Earth twins found but too hot for life

Read more below

By G.S. MUDUR
  • Published 21.12.11
  •  
Graphic displays the first two Earth-size extrasolar planets next to the Earth and Venus, ranked by their size. Credit: Tim Pyle

New Delhi, Dec. 20: Astronomers today announced their discovery of the first two Earth-size planets orbiting a distant star, but cautioned that both are so hellishly hot that they are unlikely to support life.

The planets Kepler-20e and Kepler-20f, orbiting a Sun-like star about 1,000 light years away, are the first true Earth-size planets found since astronomers began cataloguing planets beyond the solar system in the mid-1990s.

An international team of planet hunters used the US Kepler space observatory to study changes in light from the star Kepler-20 thought to be caused by the periodic transit of the planets in front of the star. The decrease in starlight during the transits suggests that Kepler-20e has a size 0.87 Earth radius, and Kepler-20f is even closer with 1.03 Earth radius. The findings will appear in the journal Nature tomorrow.

The two planets are among five orbiting Kepler-20, all of them closer to their parent star than the distance of Mercury from the Sun. Kepler-20e has a temperature of 767°C, while Kepler-20f is relatively cooler but still at a searing 432°C.

“The search for extrasolar planets has now crossed a threshold,” said Francois Fressin, a French astronomer at the Harvard Smithsonian Centre for Astrophysics in the US, and a member of the team.

The discovery demonstrates the Kepler observatory’s ability to detect Earth-size planets whose effects on starlight are so feeble that they are difficult to observe. “Now that we’ve found two, we hope to find more,” Fressin told The Telegraph.

“This is a big step towards finding a twin-Earth,” said Sujan Sengupta, associate professor at the Indian Institute of Astrophysics, Bangalore, who was not associated with the Kepler-20 search, but has been independently looking for extrasolar planets.

A planet’s habitability depends on its distance from the star and its size, he said.

“In addition to a planet’s surface temperature, a planet’s size determines its surface gravity, its internal structure and its atmospheric composition — and all of these can influence its habitability,” Sengupta told The Telegraph.

Two weeks ago, the Kepler search team had announced the discovery of Kepler-22b, a planet lying within the habitable zone of another Sun-like star, at just the right distance to have liquid water, but it was too large for other conditions to be right.
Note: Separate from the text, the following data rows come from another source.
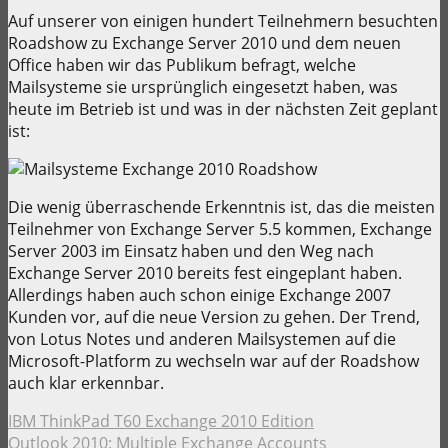
Auf unserer von einigen hundert Teilnehmern besuchten
Roadshow zu Exchange Server 2010 und dem neuen
Office haben wir das Publikum befragt, welche
Mailsysteme sie ursprünglich eingesetzt haben, was
heute im Betrieb ist und was in der nächsten Zeit geplant
ist:
Die wenig überraschende Erkenntnis ist, das die meisten
Teilnehmer von Exchange Server 5.5 kommen, Exchange
Server 2003 im Einsatz haben und den Weg nach
Exchange Server 2010 bereits fest eingeplant haben.
Allerdings haben auch schon einige Exchange 2007
Kunden vor, auf die neue Version zu gehen. Der Trend,
von Lotus Notes und anderen Mailsystemen auf die
Microsoft-Platform zu wechseln war auf der Roadshow
auch klar erkennbar.
IBM ThinkPad T60 Exchange 2010 Edition
Outlook 2010: Multiple Exchange Accounts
That planet, dubbed superEarth, had 2.4 times Earth radius and is thus likely to be a gas giant similar to Neptune in the solar system.

Kepler-20e and Kepler-20f are the right size, but too hot. “Neither are true Earth analogs, and indeed finding such a true twin Earth is the ultimate goal of the Kepler mission,” said David Charbonneau, professor of astronomy at Harvard University, another team member.

The astronomers have used theoretical calculations to suggest that both the planets could have a 32 per cent iron core and a 68 per cent silicate mantle, an internal makeup similar to that of the Earth.

The calculations combined with certain other assumptions also suggest that Kepler-20f could have an atmosphere with water vapour, while Kepler-20e could be entirely rocky, as all of its water would have been lost through evaporation. The researchers now plan to try and measure the mass of the planets which will help them determine whether the composition is indeed iron and silicate.

“These planets are not habitable in their current conditions,” said Fressin. “But it is possible that they have migrated closer and closer to their parent over time — so they might have been habitable in the past — although we can’t say when and for how long.”